* _TEXTE DE RÉFÉRENCE_:
:::
Palestine
L’état d’Israël contre le peuple juif
Eva Illouz
Orban,
left, and Netanyahu, in Jerusalem in
July 2018. Crédit ; DEBBIE HILL / AFP
Vendredi 21 septembre 2018
Israël s’aligne sur un régime
nationaliste, voire antisémite, un
régime après l’autre. Où cela mène-t-il
la communauté juive mondiale ?
Par Eva Illouz, 13 septembre 2018
Un tremblement de
terre secoue discrètement le monde juif.
Au 18ème siècle,
les juifs ont commencé à jouer un rôle
décisif dans la promotion de
l’universalisme, car l’universalisme
leur a promis le rachat de leur
soumission politique. Grâce à
l’universalisme, les Juifs pouvaient en
principe être libres et égaux à ceux qui
les avaient dominés. C’est pourquoi,
dans les siècles qui ont suivi, les
Juifs ont participé à un nombre
disproportionné de causes communistes et
socialistes. C’est aussi pour cette
raison que les Juifs étaient des
citoyens modèles de pays tels que la
France ou les États-Unis, avec des
constitutions universalistes.
L’histoire des
Juifs en tant que promoteurs des valeurs
des Lumières et des valeurs
universalistes touche à sa fin. Nous
sommes les témoins stupéfaits des
nouvelles alliances entre Israël, les
factions orthodoxes du judaïsme dans le
monde entier et le nouveau populisme
mondial dans lequel l’ethnocentrisme et
même le racisme occupent une place
indéniable.
Lorsque le Premier
ministre Netanyahu a choisi de s’aligner
politiquement avec Donald Trump avant et
après l’élection présidentielle
américaine de 2016, certaines personnes
pourraient encore lui donner le bénéfice
du doute. Certes, Trump s’était entouré
de gens comme Steve Bannon, l’ancien
directeur de Breitbart News, qui était
très sensible au racisme et à
l’antisémitisme, mais personne n’était
certain de la direction que prendrait la
nouvelle présidence. Même si Trump
refusait de condamner les éléments
antisémites de sa base électorale ou du
Ku Klux Klan, qui l’avait soutenu avec
enthousiasme, et même si cela lui
prenait beaucoup de temps pour se
dissocier de David Duke, nous n’étions
pas encore certains de la présence
d’antisémitisme dans le discours et les
stratégies de Trump (d’autant plus que
sa fille Ivanka était convertie au
judaïsme).
Mais les événements de
Charlottesville en août 2017 ne
permettaient plus de douter. Les
manifestants néo-nazis ont commis des
actes de violence contre des
contre-manifestants pacifiques, tuant
une femme en fonçant dans une foule avec
une voiture (acte rappelant la technique
des attentats terroristes en Europe).
:::
* _DONNÉES FOURNIES_:
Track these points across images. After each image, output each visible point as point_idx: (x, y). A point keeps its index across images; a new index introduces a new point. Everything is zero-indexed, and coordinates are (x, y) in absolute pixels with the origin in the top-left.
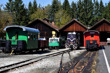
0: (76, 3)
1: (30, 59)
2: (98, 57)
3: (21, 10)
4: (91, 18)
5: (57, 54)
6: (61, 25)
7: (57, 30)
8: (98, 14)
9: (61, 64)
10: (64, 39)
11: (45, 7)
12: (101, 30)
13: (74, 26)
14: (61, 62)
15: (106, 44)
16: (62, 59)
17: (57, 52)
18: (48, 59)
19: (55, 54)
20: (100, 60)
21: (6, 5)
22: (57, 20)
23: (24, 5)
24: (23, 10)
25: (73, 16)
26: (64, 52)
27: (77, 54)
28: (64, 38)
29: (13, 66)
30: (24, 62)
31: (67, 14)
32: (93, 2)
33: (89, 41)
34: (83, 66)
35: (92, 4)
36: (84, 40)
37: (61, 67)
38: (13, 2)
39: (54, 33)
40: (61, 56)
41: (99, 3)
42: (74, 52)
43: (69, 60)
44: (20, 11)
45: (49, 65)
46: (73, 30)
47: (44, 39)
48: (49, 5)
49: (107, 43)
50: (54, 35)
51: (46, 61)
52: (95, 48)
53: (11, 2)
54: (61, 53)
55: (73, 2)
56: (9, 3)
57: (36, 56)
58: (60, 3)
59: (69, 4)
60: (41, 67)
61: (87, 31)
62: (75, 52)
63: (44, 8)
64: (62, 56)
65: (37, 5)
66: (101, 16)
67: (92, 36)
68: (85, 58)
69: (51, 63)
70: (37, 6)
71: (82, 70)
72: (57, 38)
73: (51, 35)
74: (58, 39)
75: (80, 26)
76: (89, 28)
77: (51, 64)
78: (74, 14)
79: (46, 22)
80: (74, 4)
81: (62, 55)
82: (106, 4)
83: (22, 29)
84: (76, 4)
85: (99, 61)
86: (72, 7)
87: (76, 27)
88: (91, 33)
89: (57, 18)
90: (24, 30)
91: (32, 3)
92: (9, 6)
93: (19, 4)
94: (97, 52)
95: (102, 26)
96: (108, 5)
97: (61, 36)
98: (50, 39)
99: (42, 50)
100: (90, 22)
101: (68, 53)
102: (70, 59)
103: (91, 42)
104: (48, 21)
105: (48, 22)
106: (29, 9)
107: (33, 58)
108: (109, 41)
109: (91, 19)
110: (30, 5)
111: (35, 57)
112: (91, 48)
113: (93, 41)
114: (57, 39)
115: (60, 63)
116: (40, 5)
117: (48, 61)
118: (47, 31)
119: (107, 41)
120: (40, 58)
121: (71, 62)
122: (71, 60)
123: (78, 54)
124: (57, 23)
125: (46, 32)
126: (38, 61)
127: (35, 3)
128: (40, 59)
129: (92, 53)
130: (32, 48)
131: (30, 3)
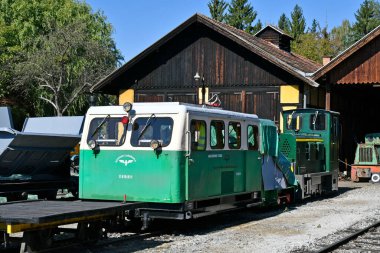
11: (334, 31)
39: (289, 94)
70: (303, 28)
105: (285, 48)
118: (250, 87)
127: (297, 16)
131: (283, 18)
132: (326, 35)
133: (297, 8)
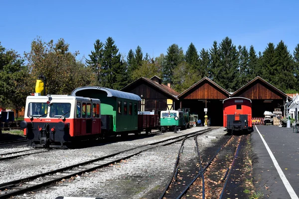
:::
* _TRAVAIL DEMANDÉ 1_: D'après le texte de référence sur Israël et le peuple juif, à quel siècle les Juifs ont-ils commencé à jouer un rôle décisif dans la promotion de l'universalisme ?
* _TRAVAIL DEMANDÉ 2_: Poursuivez le texte sur l'État d'Israël et le peuple juif à la suite de sa dernière phrase.
Les enregistrements n'ont aucun rôle dans cet exercice.

* _RÉPONSE RÉDIGÉE 1_: Au 18ème siècle.

* _RÉPONSE RÉDIGÉE 2_:
Trump a réagi aux événements en
condamnant à la fois les néo-nazis et
les suprémacistes blancs et leurs
opposants. Le monde a été choqué par sa
confusion entre les deux groupes, mais
Jérusalem n’a pas objecté. Encore une
fois, l’observateur indulgent (ou
cynique) aurait pu interpréter ce
silence comme l’obéissance réticente
d’un vassal envers son suzerain (de tous
les pays du monde, Israël reçoit le plus
d’aide militaire des États-Unis). On
était en droit de penser qu’Israël
n’avait pas d’autre choix que de
collaborer, malgré les signes extérieurs
de l’antisémitisme du dirigeant
américain.
Cette
interprétation n’est toutefois plus
tenable. Avant et après Charlottesville,
Netanyahu a courtisé d’autres dirigeants
qui ne sont pas touchés par
l’antisémitisme ou qui lui sont
carrément sympathiques, et sur lesquels
Israël n’est pas dépendant
économiquement. Ses concessions vont
jusqu’à participer à une forme partielle
de négationnisme.
Prenons le cas de
la Hongrie. Sous le gouvernement de
Viktor Orban, le pays montre des signes
troublants de légitimation de
l’antisémitisme. En 2015, par exemple,
le gouvernement hongrois a annoncé son
intention d’ériger une statue pour
commémorer Balint Homan, un ministre de
la période de l’Holocauste qui a joué un
rôle décisif dans l’assassinat ou
l’expulsion de près de 600 000 Juifs
hongrois. Loin d’être un incident isolé,
quelques mois plus tard, en 2016, une
autre statue a été érigée en hommage à
Gyorgy Donáth, l’un des architectes de
la législation anti-juive pendant la
Seconde Guerre mondiale. Il n’était donc
pas surprenant d’entendre Orban employer
des paroles antisémites lors de sa
campagne de réélection en 2017,
notamment contre Georges Soros,
milliardaire-philanthrope juif hongro-américain
qui soutient les causes libérales,
notamment celle des frontières ouvertes
et de l’immigration. En réanimant le
cliché antisémite sur le pouvoir des
Juifs, Orban a accusé Soros d’avoir
l’intention de saper la Hongrie.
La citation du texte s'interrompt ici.